Data under study: Begin

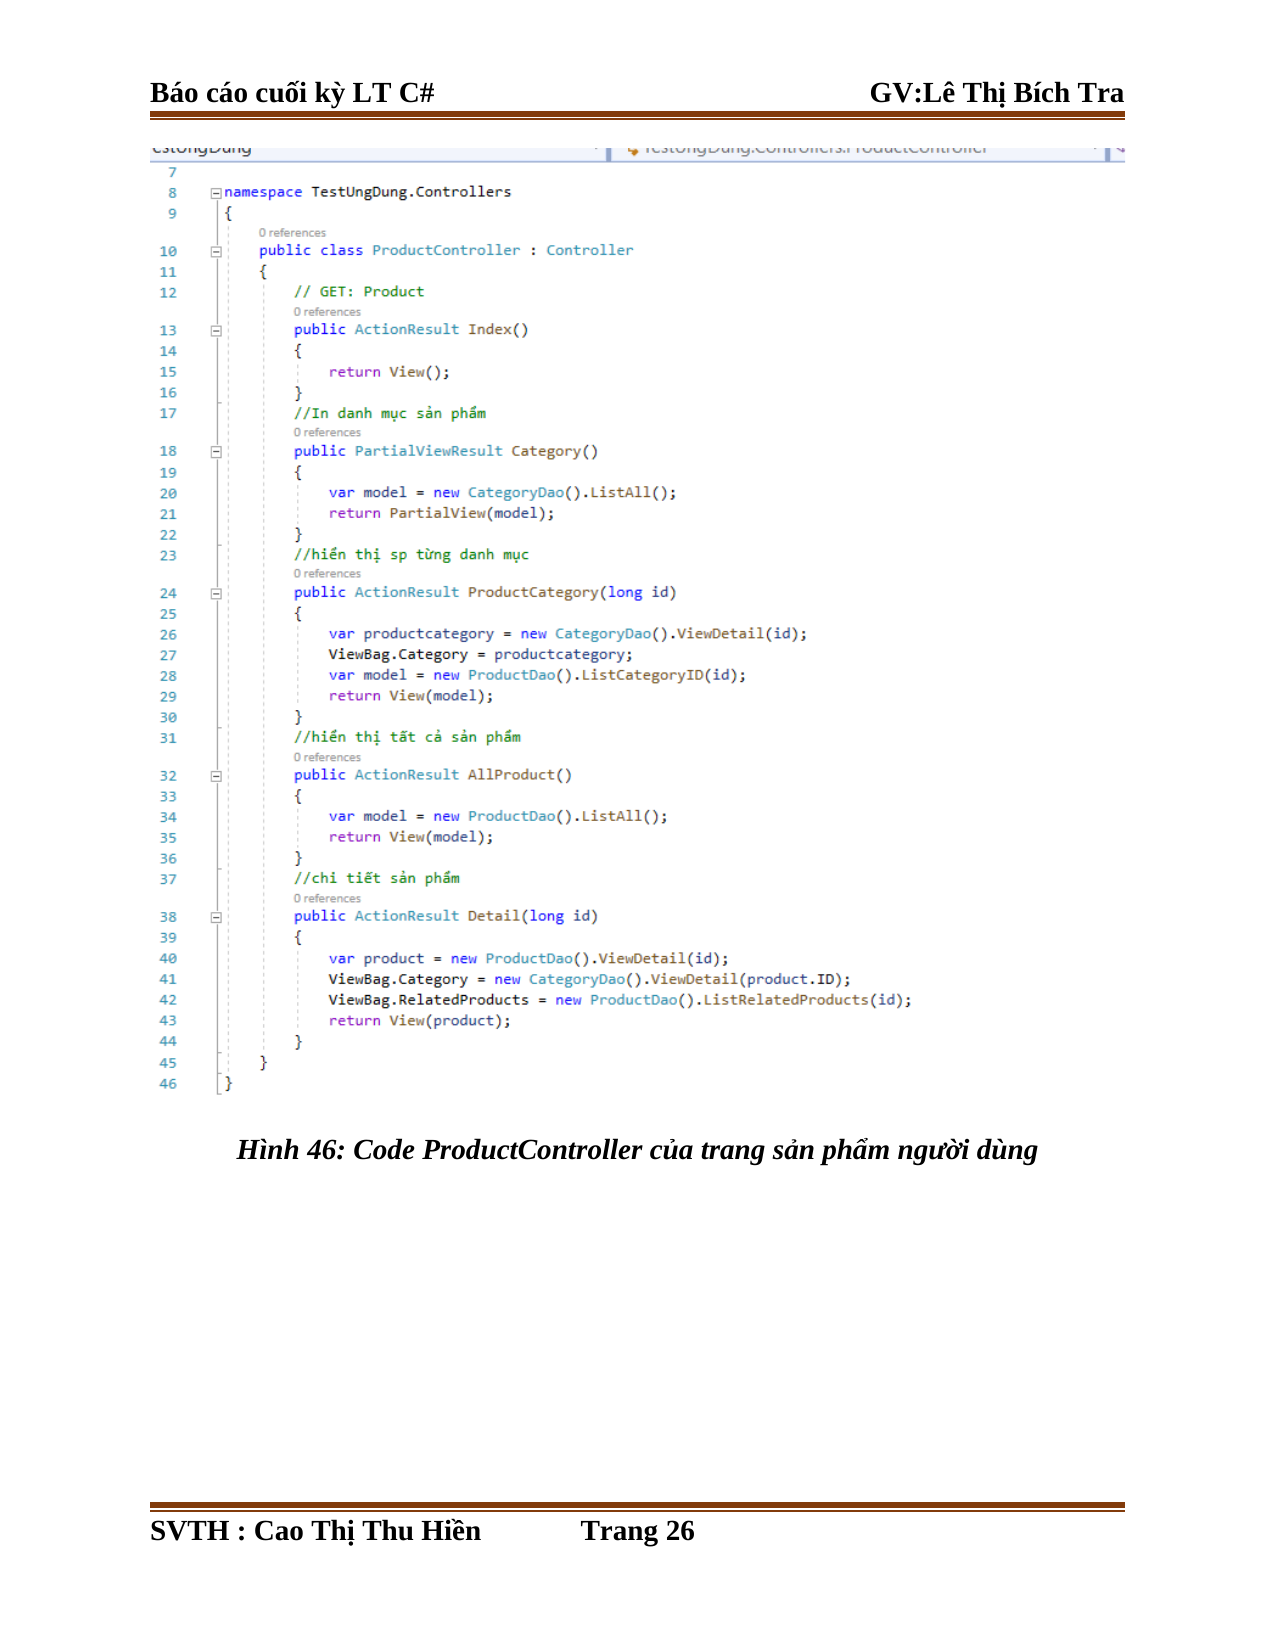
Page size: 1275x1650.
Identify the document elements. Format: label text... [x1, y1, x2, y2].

picture [150, 148, 1125, 1124]
text Hình 46: Code ProductController của trang sản phẩm người dùng [150, 1132, 1125, 1166]
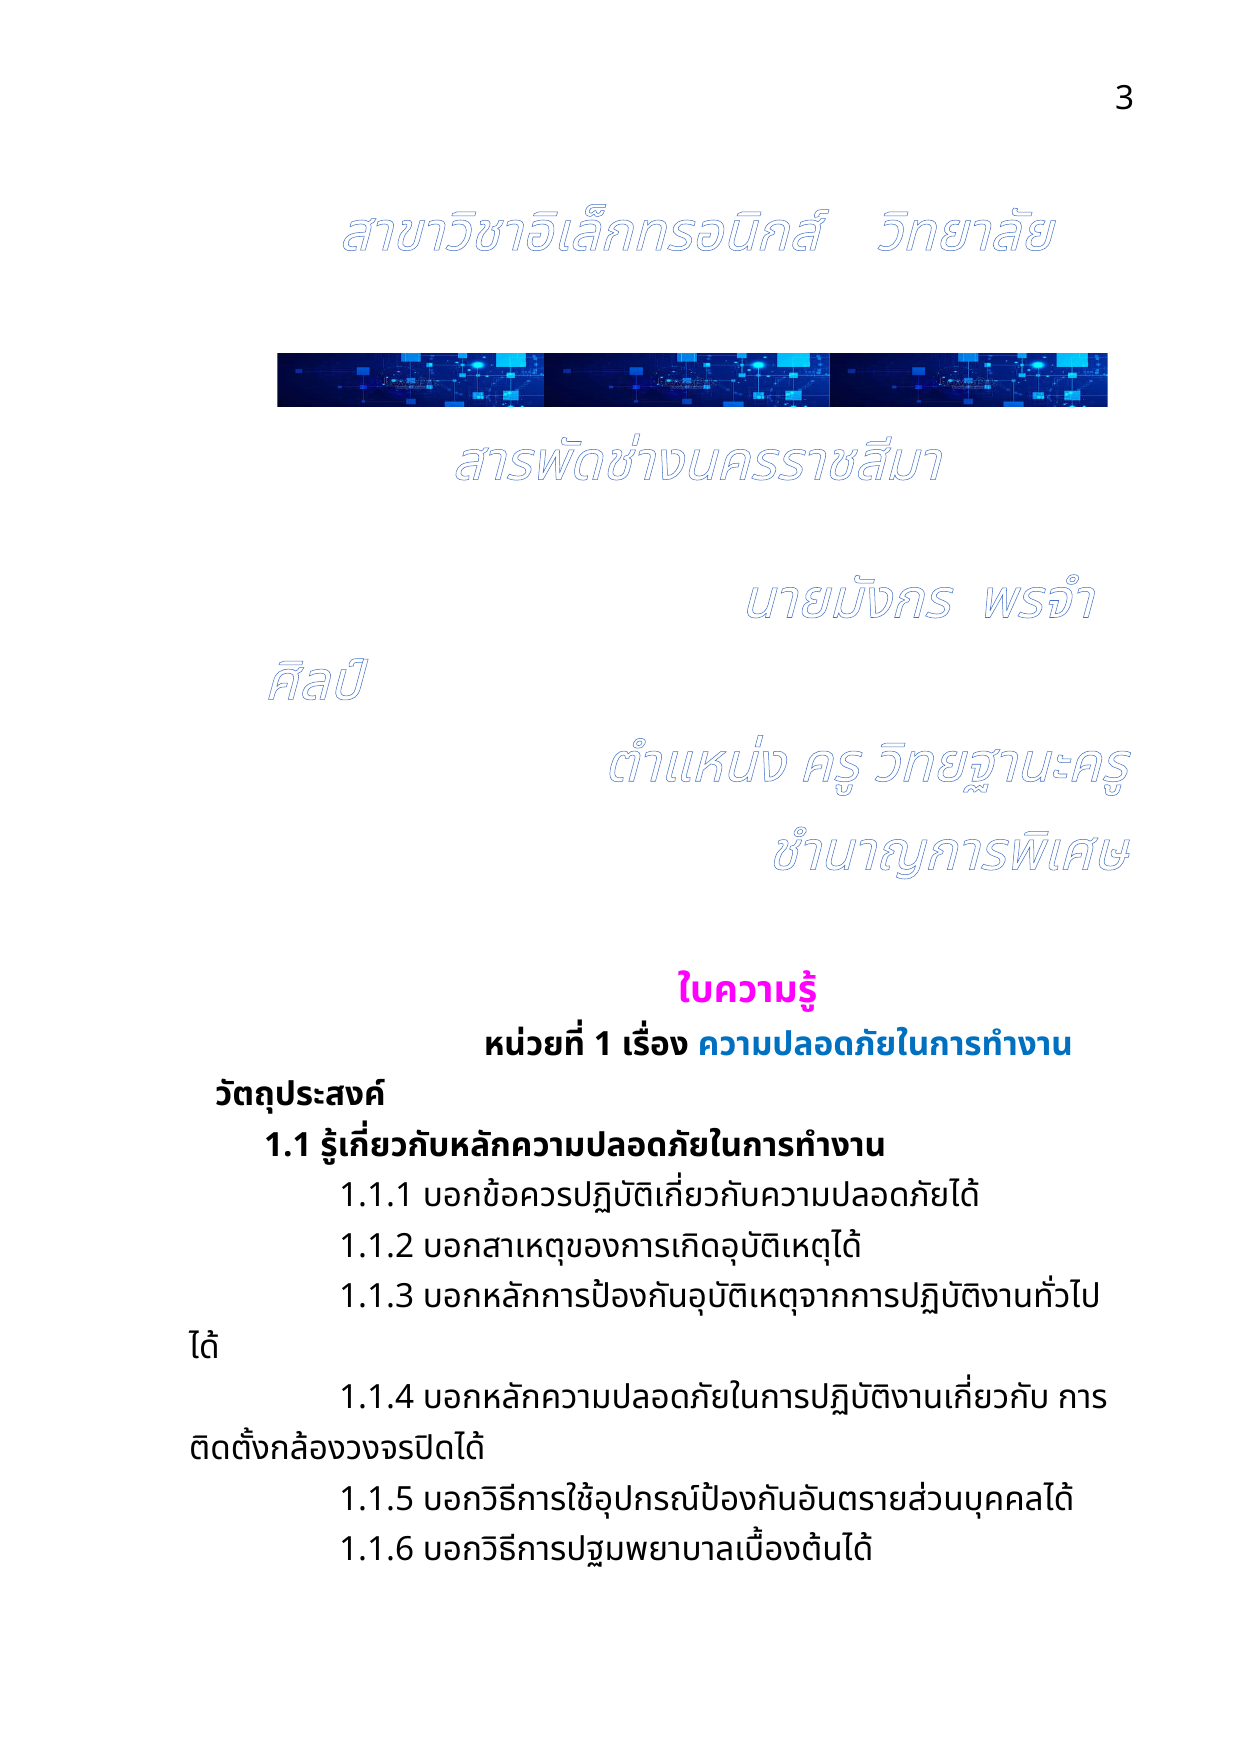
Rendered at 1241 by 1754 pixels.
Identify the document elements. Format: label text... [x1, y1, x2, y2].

text หน่วยที่ 1 เรื่อง ความปลอดภัยในการทำงาน [189, 1019, 1124, 1070]
text 1.1.2 บอกสาเหตุของการเกิดอุบัติเหตุได้ [189, 1222, 1124, 1272]
text 1.1.6 บอกวิธีการปฐมพยาบาลเบื้องต้นได้ [189, 1525, 1124, 1576]
text ใบความรู้ [189, 963, 1134, 1019]
list สาขาวิชาอิเล็กทรอนิกส์ วิทยาลัยสารพัดช่างนครราชสีมา [264, 193, 1134, 504]
text 1.1.5 บอกวิธีการใช้อุปกรณ์ป้องกันอันตรายส่วนบุคคลได้ [189, 1474, 1124, 1525]
picture [277, 353, 1108, 407]
text 1.1.1 บอกข้อควรปฏิบัติเกี่ยวกับความปลอดภัยได้ [189, 1171, 1124, 1222]
text 1.1.4 บอกหลักความปลอดภัยในการปฏิบัติงานเกี่ยวกับ การติดตั้งกล้องวงจรปิดได้ [189, 1373, 1124, 1474]
text วัตถุประสงค์ [189, 1070, 1124, 1120]
text 1.1 รู้เกี่ยวกับหลักความปลอดภัยในการทำงาน [189, 1120, 1124, 1171]
text 1.1.3 บอกหลักการป้องกันอุบัติเหตุจากการปฏิบัติงานทั่วไปได้ [189, 1272, 1124, 1373]
list ตำแหน่ง ครู วิทยฐานะครูชำนาญการพิเศษ [264, 724, 1134, 894]
list นายมังกร พรจำศิลป์ [264, 560, 1134, 724]
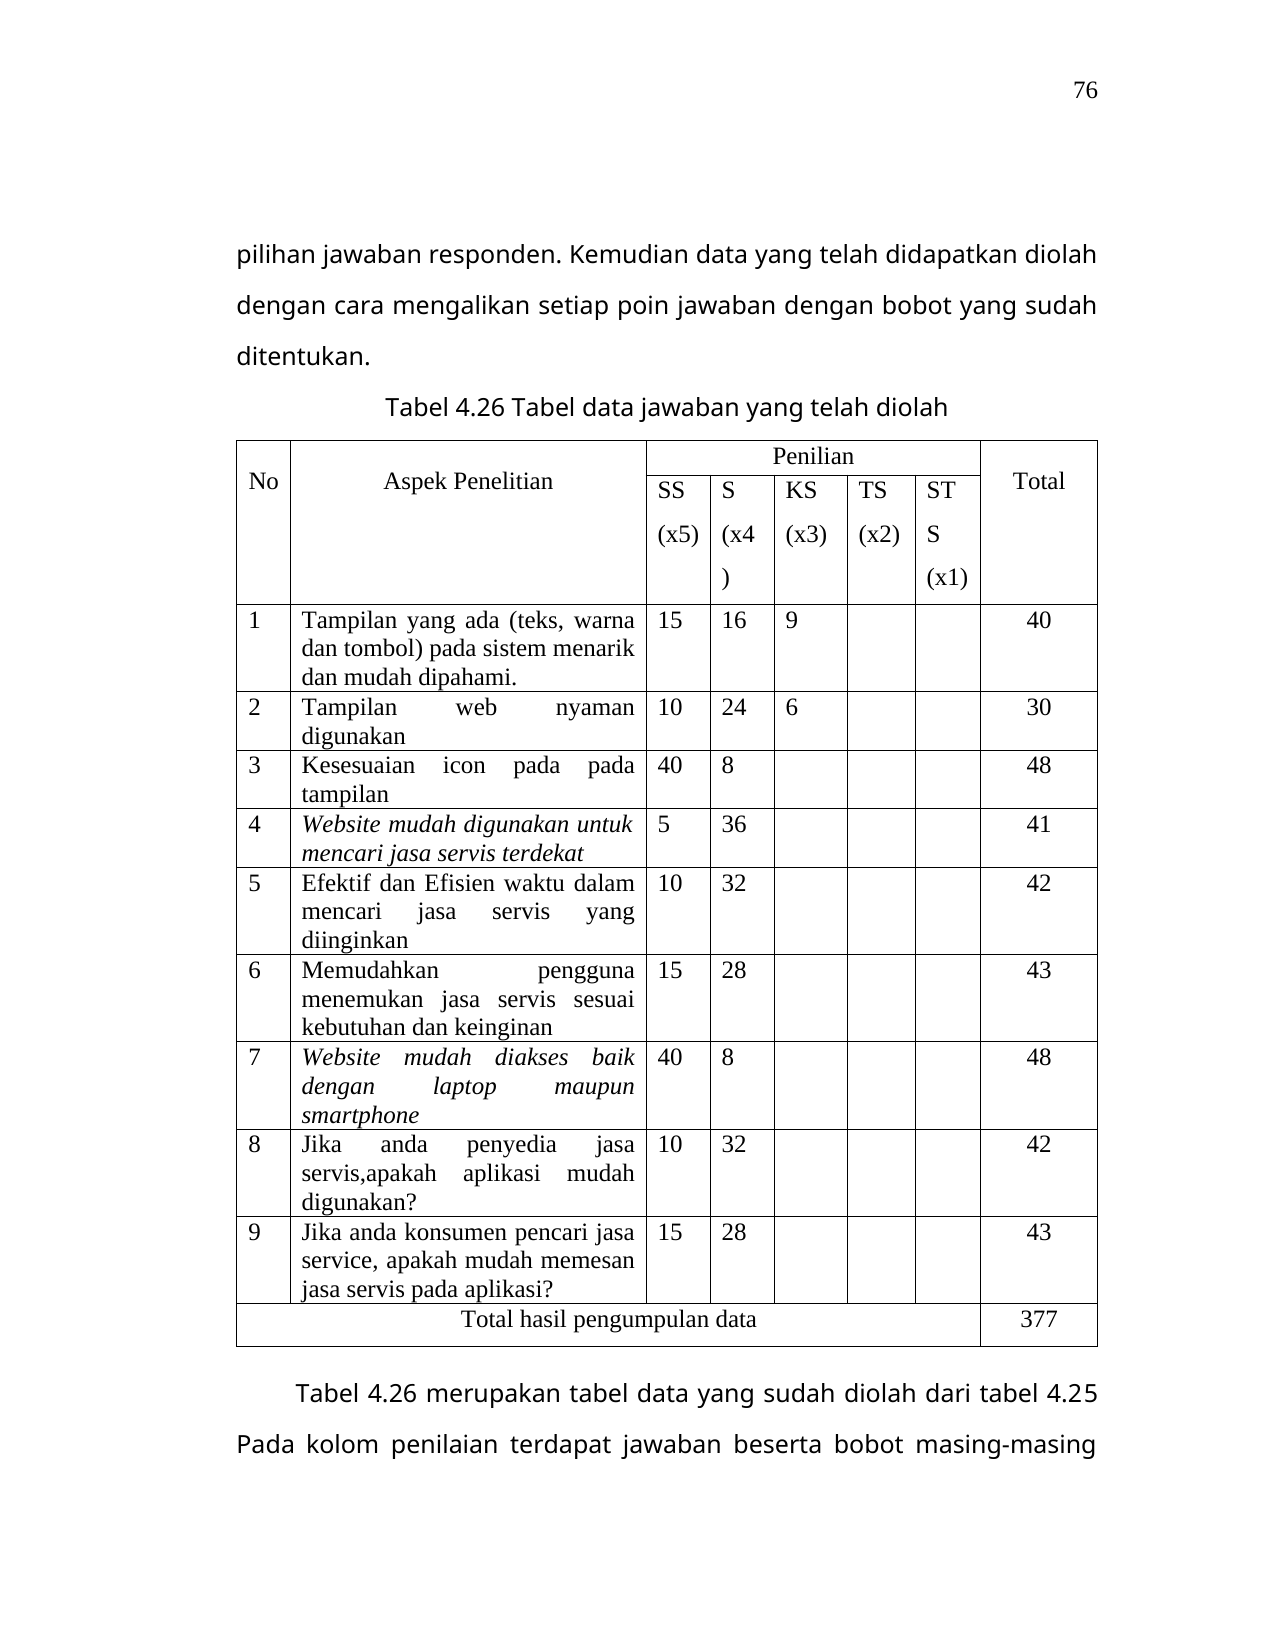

Data under study: End

● **Work instruction**:
Give every line above again exactly, with no pictures.

● **Answer box**:
Page size: 1275x1650.
Identify the document elements. Format: label text... [x1, y1, x2, y2].

picture [150, 148, 1125, 1124]
text Hình 46: Code ProductController của trang sản phẩm người dùng [150, 1132, 1125, 1166]
Rendered at 1241 by 1754 pixels.
Identify the document elements. Format: label text... [x1, y1, x2, y2].

text หน่วยที่ 1 เรื่อง ความปลอดภัยในการทำงาน [189, 1019, 1124, 1070]
text 1.1.2 บอกสาเหตุของการเกิดอุบัติเหตุได้ [189, 1222, 1124, 1272]
text 1.1.6 บอกวิธีการปฐมพยาบาลเบื้องต้นได้ [189, 1525, 1124, 1576]
text ใบความรู้ [189, 963, 1134, 1019]
list สาขาวิชาอิเล็กทรอนิกส์ วิทยาลัยสารพัดช่างนครราชสีมา [264, 193, 1134, 504]
text 1.1.5 บอกวิธีการใช้อุปกรณ์ป้องกันอันตรายส่วนบุคคลได้ [189, 1474, 1124, 1525]
picture [277, 353, 1108, 407]
text 1.1.1 บอกข้อควรปฏิบัติเกี่ยวกับความปลอดภัยได้ [189, 1171, 1124, 1222]
text 1.1.4 บอกหลักความปลอดภัยในการปฏิบัติงานเกี่ยวกับ การติดตั้งกล้องวงจรปิดได้ [189, 1373, 1124, 1474]
text วัตถุประสงค์ [189, 1070, 1124, 1120]
text 1.1 รู้เกี่ยวกับหลักความปลอดภัยในการทำงาน [189, 1120, 1124, 1171]
text 1.1.3 บอกหลักการป้องกันอุบัติเหตุจากการปฏิบัติงานทั่วไปได้ [189, 1272, 1124, 1373]
list ตำแหน่ง ครู วิทยฐานะครูชำนาญการพิเศษ [264, 724, 1134, 894]
list นายมังกร พรจำศิลป์ [264, 560, 1134, 724]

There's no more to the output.